Liczba sprzedanych przedmiotów: 196!

Osobiście wysłałam 50 (!!!) przesyłek, a kolejne cztery czekają na poniedziałek. Do każdej paczuszki starałam się dodać coś, choć maleńkiego, lecz miłego, od siebie. Nie wyobrażam sobie tego pocztowego przedsięwzięcia, gdyby nie to, że blisko domu mam mały punkt pocztowy, gdzie nigdy nie ma kolejki. Pani obsługująca bardzo się na mój widok cieszy - ma lepszy utarg. :) 
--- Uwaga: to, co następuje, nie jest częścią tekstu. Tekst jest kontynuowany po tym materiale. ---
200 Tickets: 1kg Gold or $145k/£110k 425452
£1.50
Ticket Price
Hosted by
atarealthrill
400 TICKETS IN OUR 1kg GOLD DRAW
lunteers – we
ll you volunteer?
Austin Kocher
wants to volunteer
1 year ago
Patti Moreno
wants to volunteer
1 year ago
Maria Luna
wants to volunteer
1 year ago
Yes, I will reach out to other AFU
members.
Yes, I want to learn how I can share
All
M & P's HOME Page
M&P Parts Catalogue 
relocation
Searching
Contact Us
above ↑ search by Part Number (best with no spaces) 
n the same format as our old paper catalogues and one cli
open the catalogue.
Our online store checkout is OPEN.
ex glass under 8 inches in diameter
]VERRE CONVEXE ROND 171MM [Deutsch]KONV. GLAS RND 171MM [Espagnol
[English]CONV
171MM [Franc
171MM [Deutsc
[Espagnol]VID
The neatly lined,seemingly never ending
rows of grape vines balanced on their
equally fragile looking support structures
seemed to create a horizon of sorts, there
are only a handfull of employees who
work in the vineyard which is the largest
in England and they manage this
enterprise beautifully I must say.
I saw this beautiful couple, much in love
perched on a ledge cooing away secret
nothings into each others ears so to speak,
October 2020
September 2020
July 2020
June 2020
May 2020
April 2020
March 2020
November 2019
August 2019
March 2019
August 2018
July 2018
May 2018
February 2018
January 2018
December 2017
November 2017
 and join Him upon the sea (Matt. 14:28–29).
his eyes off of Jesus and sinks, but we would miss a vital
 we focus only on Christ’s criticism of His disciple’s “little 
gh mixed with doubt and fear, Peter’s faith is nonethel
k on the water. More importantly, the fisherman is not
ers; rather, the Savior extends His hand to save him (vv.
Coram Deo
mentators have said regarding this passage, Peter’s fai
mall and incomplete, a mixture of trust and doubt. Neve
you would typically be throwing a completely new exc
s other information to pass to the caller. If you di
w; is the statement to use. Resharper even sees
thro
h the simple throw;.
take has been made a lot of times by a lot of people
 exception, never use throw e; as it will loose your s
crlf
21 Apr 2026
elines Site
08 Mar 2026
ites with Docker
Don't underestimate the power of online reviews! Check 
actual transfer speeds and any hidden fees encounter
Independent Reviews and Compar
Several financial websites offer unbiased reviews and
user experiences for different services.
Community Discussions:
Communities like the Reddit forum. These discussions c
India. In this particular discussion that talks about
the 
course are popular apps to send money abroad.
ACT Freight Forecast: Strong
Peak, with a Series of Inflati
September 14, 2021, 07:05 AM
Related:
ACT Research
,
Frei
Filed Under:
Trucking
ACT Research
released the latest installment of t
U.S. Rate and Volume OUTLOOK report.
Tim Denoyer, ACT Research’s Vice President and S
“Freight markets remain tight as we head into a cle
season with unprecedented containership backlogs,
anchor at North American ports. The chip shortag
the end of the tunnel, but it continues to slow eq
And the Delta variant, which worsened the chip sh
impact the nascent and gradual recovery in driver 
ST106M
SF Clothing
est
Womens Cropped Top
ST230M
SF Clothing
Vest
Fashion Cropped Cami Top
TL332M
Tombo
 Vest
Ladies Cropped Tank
Te wszystkie trudy, a było ich trochę, począwszy od prowadzenia bazarku, poprzez zwiększoną korespondencję, pakowanie, wysyłanie i prowadzenie księgowości, nikną w obliczu radości z możliwości działania. 

Nasza statystyka na dzisiaj (po weekendzie trochę się to jeszcze zmieni na plus - wpłaty, i na minus - przesyłki) wygląda tak: 

W kasie mamy ponad cztery tysiące złotych.  

Łączne darowizny podczas obu akcji (kalendarzowej i pierwszej edycji Skarpety) to naprawdę imponująca kwota, która robi wrażenie. :)

Od listopada 2014 roku rozdałyśmy już kilka tysięcy złotych. 

Od ostatniego raportu (klik) doszły nam następujące wydatki:
Wsparcie dla koleżanek blogowych mających bardzo poważne problemy ze zdrowiem swoich podopiecznych.
Są to: Iza z Kidowa,
Drevni Kocurek,
Anais Van Shadow.
(Piszę o tym tylko dlatego, że same o tym u siebie wspomniały.)
Pokrycie kosztów wizyty weterynarza u Kudełka z Podlasia oraz częściowe pokrycie kosztów podróży po niego dla Graszki.
Pozwoliłam sobie kupić też trochę karmy dla pani Niny, emerytki z Gaju (gdzie jestem zaangażowana w pomoc), która z własnej emerytury karmi bandę osiedlowych kotów oraz przechowuje po zabiegach kotki i kocury.
Wsparłyśmy też drugą paczką z jedzeniem panią Joannę od kotów. 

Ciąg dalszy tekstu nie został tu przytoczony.